» Consigna 1
Enumere los objetos que, según la crítica de la película Planta permanente, rodean al grupo de trabajo en su ámbito gris.
» Consigna 2
Prosiga la crítica de la película Planta permanente a partir del final de su último párrafo.

» Texto extraído
━━━━━━━━━━
Planta permanente

Crítica de Fernando G. Varea - Espacio Cine

Perdedores (casi) permanentes. Hay expresiones que señalan diferencias sociales o problemas laborales con sólo enunciarlas: bien parecen saberlo los jóvenes realizadores tucumanos Ezequiel Radusky y Agustín Toscano al elegir como títulos para sus películas Los dueños (2013), El motoarrebatador (2018, guión y dirección de Toscano, que por algo no fue llamada El motochorro), y ahora Planta permanente, primer largometraje a solas de Radusky, que recurre a un término que puede ser la gloria para quienes buscan ganarse la vida como empleados de una repartición oficial. El nombre es más que adecuado, además, porque se corresponde con la escasez de adornos formales o melodramáticos que caracteriza al film.
Los principales personajes de Planta permanente son mujeres: Lila (empleada de limpieza algo crédula y buenaza), su compañera de trabajo Marcela (un poco más joven y desconfiada) y la nueva directora de la dependencia de Obras Públicas cuyos pasillos y oficinas son para las dos primeras como un segundo hogar. Aunque no son las únicas, es en torno a ellas que la película va desplegando sus conflictos, con el sostén de las actrices que les dan vida: respectivamente Liliana Juárez, Rosario Bléfari (en su último trabajo para el cine) y la uruguaya Verónica Perrota (si bien Juárez fue, con justicia, premiada como Mejor Actriz en la última edición del Festival de Cine de Mar del Plata, la distinción bien podrían haberla compartido las tres).
La película, escrita por Radusky y Diego Lerman, es, por un lado, un verosímil retrato de rutinas, vínculos, temores y modestas ambiciones de un grupo humano que comparte horas de trabajo en un ámbito gris –en medio de enormes aparatos de aire acondicionado, extinguidores, viejos armarios, carpetas y biblioratos–, y por otro, una suerte de fábula sobre quienes anhelan una salida a ese laberinto de hábitos repetidos, enfrentándose a un destino de perdedores quizás inexorable. En tanto, en los intersticios aparecen alusiones a prácticas usuales en organismos estatales: desde el uso y abuso de espacios públicos con fines más o menos inofensivos, hasta sospechas en torno a las designaciones del personal. “Los contratados son carne de cañón, más si vienen de una gestión anterior” se escucha decir por ahí, y también “Siempre echan más gente de la que entra, es para guardarse contratos para después”. Entre los perspicaces apuntes que cruzan el relato está todo lo que desprende la figura de la nueva directora, dudosamente confiable y enfrascada en sus propios intereses (cuando al principio se escucha sólo su voz en off, parece que hablara la ex gobernadora María Eugenia Vidal, aunque otros matices contribuyen igualmente a la semejanza, un poco como ocurría con Mauricio Macri respecto a El candidato, la película de Daniel Hendler).
━━━━━━━━━━
(Elementos almacenados)

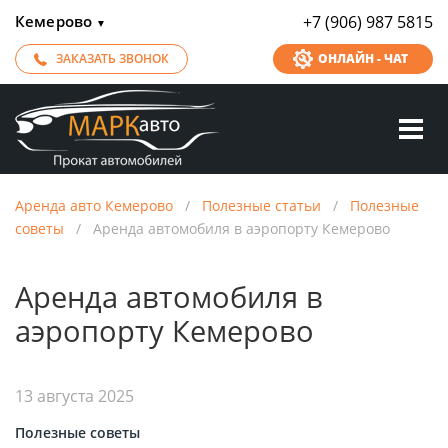
Кемерово
+7 (906) 987 5815
▼
ЗАКАЗАТЬ ЗВОНОК
ОНЛАЙН - ЧАТ
Аренда авто Кемерово
/
Полезные статьи
/
Полезные
советы
/
Аренда автомобиля в аэропорту Кемерово
Аренда автомобиля в
аэропорту Кемерово
13 августа 2025
Полезные советы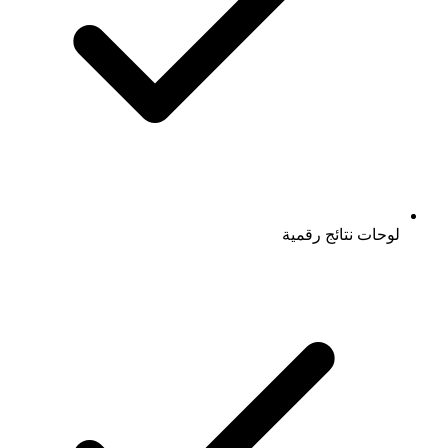
لوحات نتائج رقمية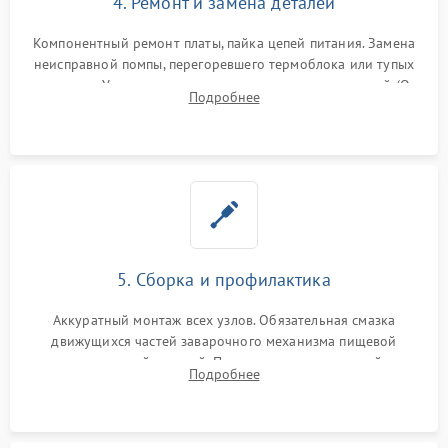
4. Ремонт и замена деталей
Компонентный ремонт платы, пайка цепей питания. Замена
неисправной помпы, перегоревшего термоблока или тупых
жерновов. Установка новых силиконовых уплотнителей (O-
Подробнее
ring) и тефлоновых трубок для надежного устранения
протечек.
5. Сборка и профилактика
Аккуратный монтаж всех узлов. Обязательная смазка
движущихся частей заварочного механизма пищевой
силиконовой смазкой. Проведение программной
Подробнее
декальцинации и очистки системы от кофейных масел.
Надежная фиксация всех соединений.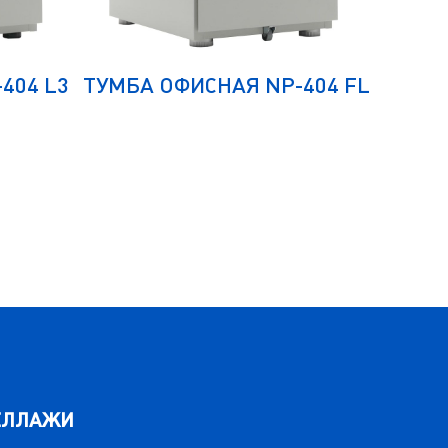
404 L3
ТУМБА ОФИСНАЯ NP-404 FL
ТУМБА
ЕЛЛАЖИ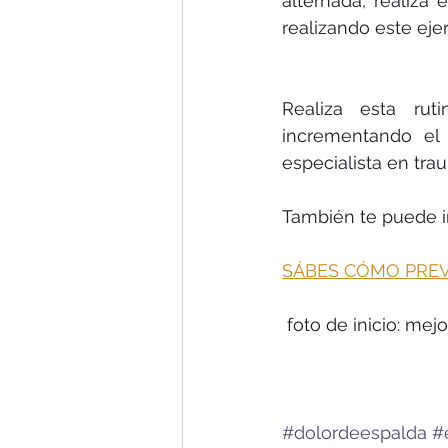
alternada, realiza
realizando este ejer
Realiza esta rut
incrementando el 
especialista en tra
También te puede int
SÁBES CÓMO PREV
 foto de inicio: me
#dolordeespalda
#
━━━━━━━━━━
» Respuesta 1
Enormes aparatos de aire acondicionado, extinguidores, viejos armarios, carpetas y biblioratos.

» Respuesta 2
Como director, Radusky no sacude innecesariamente la cámara ni se prende a los rostros de sus actrices y actores con criterio televisivo: prefiere en general planos generales y fijos, en los que todo lo que rodea a los personajes importa para comprender situaciones y completar lo que no se cuenta en voz alta sobre sus vidas, con su carga de resignación y expectativas. Sabe cómo introducir imágenes de mensajes de whatsapp en un teléfono celular únicamente cuando el recurso resulta adecuado, o exponer sencillos encuentros en un bar al paso o un asado en una casa de barrio sin alzarlos como estereotipos costumbristas. A diferencia de lo que suele prodigar el cine de Juan José Campanella, Marcos Carnevale y otros, no hay gritos ni personajes caricaturizados, y la música (de Maximiliano Silveira) asoma, sobria, en contadas ocasiones.
Es cierto que en el último tramo algunos hechos se precipitan, pero, por encima de sus posibles imperfecciones, el film de Radusky –honesto y contenido– ofrece sobrado material para la discusión posterior, evidentemente procurando algo más que conmover al espectador, como lo demuestra el elocuente plano final.